What comes to mind when you think about the term “data science”?
Most of us have heard of it, but have trouble translating it into something useful. We struggle to describe data science and actually use it to solve problems, even as it becomes one of the hottest new areas in business.
Brad Klingenberg, VP of Data Science at Stitch Fix, has no such problem. And during his Super Forum keynote last month, Brad cleared up some of the confusion around data science, explaining what the term means and how organizations can start using it.
We may be uncertain about data science because there is no clear definition. It’s a busy field combining math, statistics, and technology with larger concepts like artificial intelligence and machine learning. Data science includes everything from experimentation and statistical modeling to algorithms and data engineering.
All that may be hard to wrap your head around, but applying data science can be simple and accessible.
For the last four plus years, Brad has been using data science in relatable business applications. He’s been instrumental in changing the masses of information gathered by his company, Stitch Fix, into actionable insights. That’s a big part of what’s driven the Silicon Valley startup to become one of the country’s premier subscription and online shopping services.
Brad laid out what hands-on application has taught him about data science and what other professionals need to know about using it in their own organizations. Here are five lessons to help any business in any industry get started with data science.
As Brad joked, no one among his friends and family would ever have imagined that he – with a PhD in Statistics – would someday be part of the fashion industry.
But data science is being used in surprising places, fashion included. Brad currently applies data science at Stitch Fix to do everything from creating demand models (how many customers will be asking for service next week?) to making personalized clothing recommendations (this shirt will look great on you!)
It’s all about what you want to learn and how you want to improve. For example, one of Stitch Fix’s newest initiatives is to use data science to actually design the clothes they’re selling.
What interesting problems do you think data science can help you tackle?
Personalization itself isn’t new. Most services were personalized in the past simply because we had to do things one at a time. Just think of going to a tailor to get your clothes fitted – that’s traditional personalization.

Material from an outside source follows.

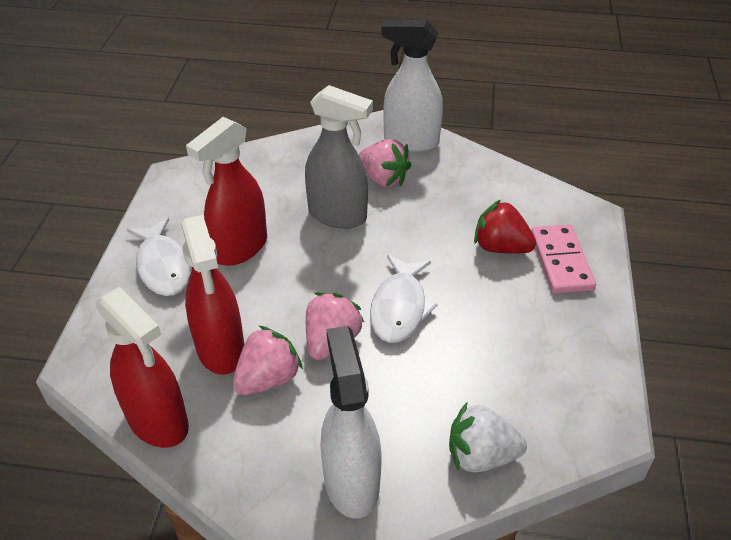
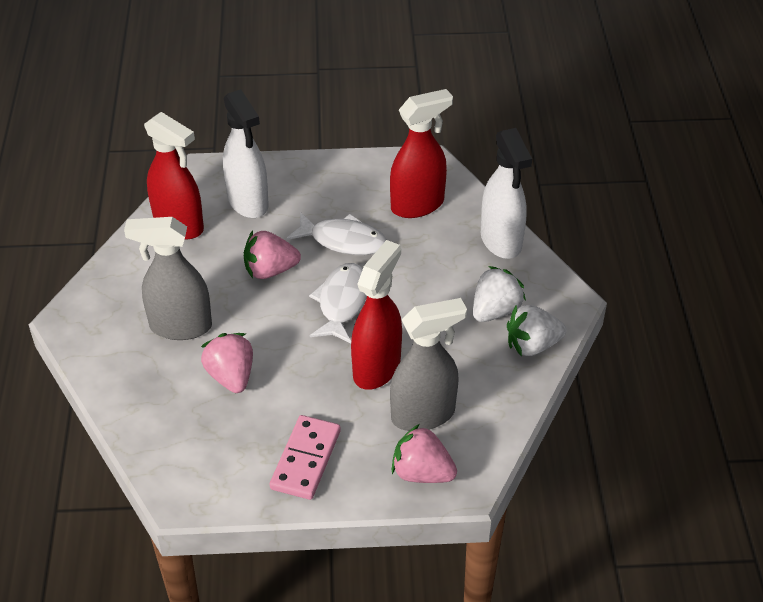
grey spray bottle: [305,85,373,229] = 1 -> [124,217,212,340] [390,298,467,431] = 2
red strawberry: [474,200,536,254] = 1 -> none = 0
white strawberry: [449,402,527,472] = 1 -> [473,266,526,322] [507,305,566,356] = 2

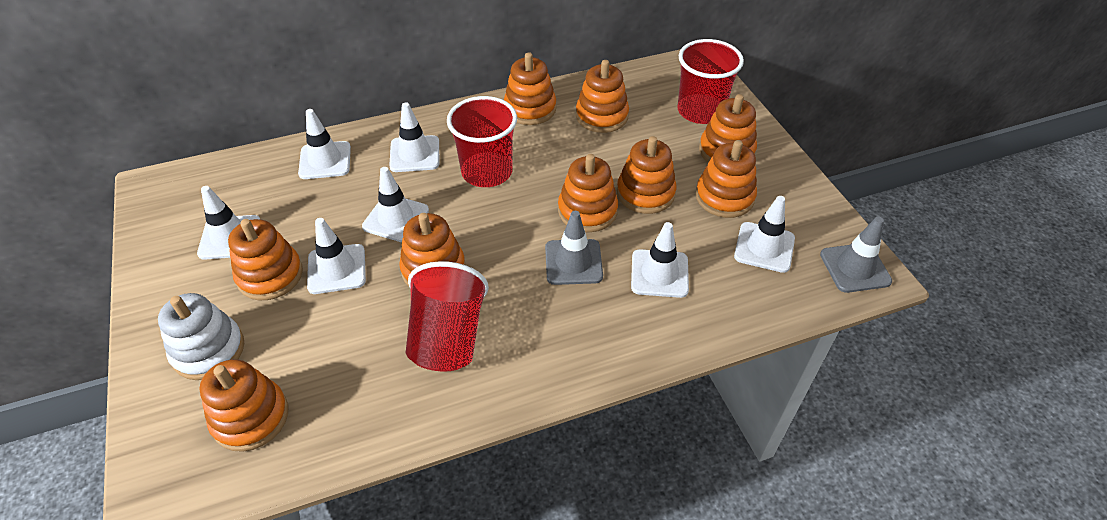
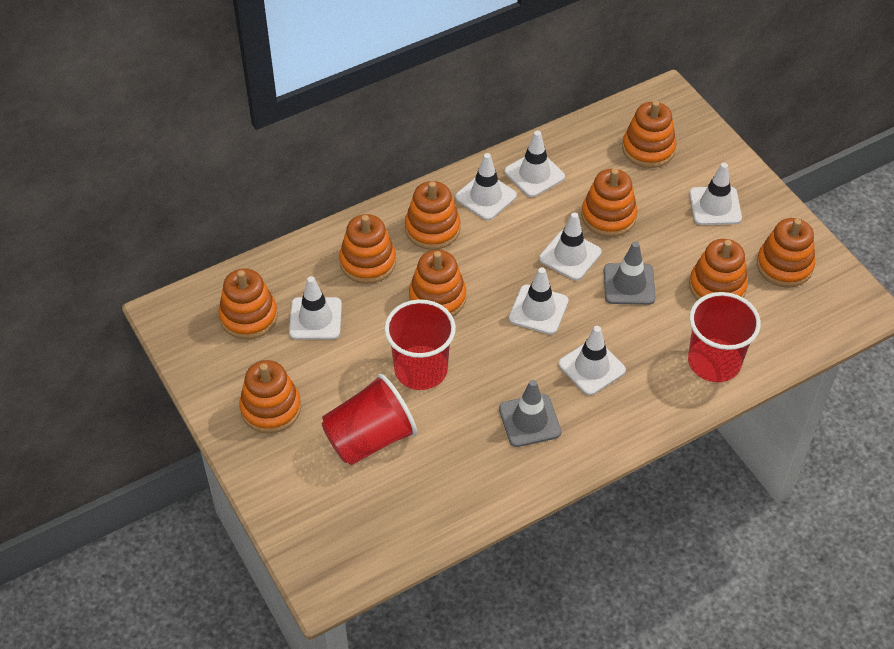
white stacking toy: [158,293,244,380] = 1 -> none = 0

Data science allows us to provide similar services, including high-quality customization, at scale. Data is the start of this, but remember that data can’t do everything on its own. To make something out of your data, you need analysis or, in data science, algorithms.
Algorithms change data to data science, because they are iterable, testable, and replicable. Using algorithms, you can find an improvement in one area, then easily apply that improvement to all your clients, not just the one.
That’s why data science has become such a buzzword. It’s integral to what everyone wants: large-scale personalization in a digital world.
Big data is an engineering problem. It’s overwhelming. On top of that, big data often becomes small data through slicing or segmentation, so success often has little to do with the volume of data you have. Instead, data science relies on quality data. Look for data with high information content and predictive value, so the information you’re gathering is actually useful.
Brad has implemented procedures at Stitch Fix that use data science to determine what data they should be collecting and tracking in the first place. The high-quality information they get as a result helps them focus on what moves the needle for the business instead of vanity metrics.
Don’t be afraid of being wrong, be afraid of not getting started. Once you get started, you can test your approach and improve.
For example, you may start looking at a problem your business is facing, move forward with a potential solution, and find out that it isn’t working. That’s okay. As long as you’re moving forward, gathering data, and testing your strategy, then you’ll be able to identify and fix problems.
Through that process, data science works with you to provide additional information, helping you see the problem and potential solutions in a new light. Then you can effectively evaluate your business strategies and make improvements.
Data science can be overwhelming, so don’t try everything at once. There are major advantages to starting slow, with simple models.
Simple models are easy to interpret, clear, and you can confidently understand what the model does. That makes it easier for you to apply the model to your business and communicate how it’s helping stakeholders like your executive team and business partners.
Once you’re comfortable with simple data science models and have clearly demonstrated their value, then you can move on to more complicated algorithms.
Don’t complicate data science. Brad is using it to design clothes, make recommendations on what customers would like, and incorporate client feedback so they can improve in the future.
Your applications for data science will be different. Instead of recommending clothes you may recommend the best benefits for association members or use feedback to determine what product updates to prioritize.
However you decide to start using data science, start small. Use data and algorithms to learn more about your customers or members, then take things to the next level by making predictions and improvements.
And remember: don’t be afraid to make mistakes. Data science is all about learning and improving based on what you already know and what you’re trying right now.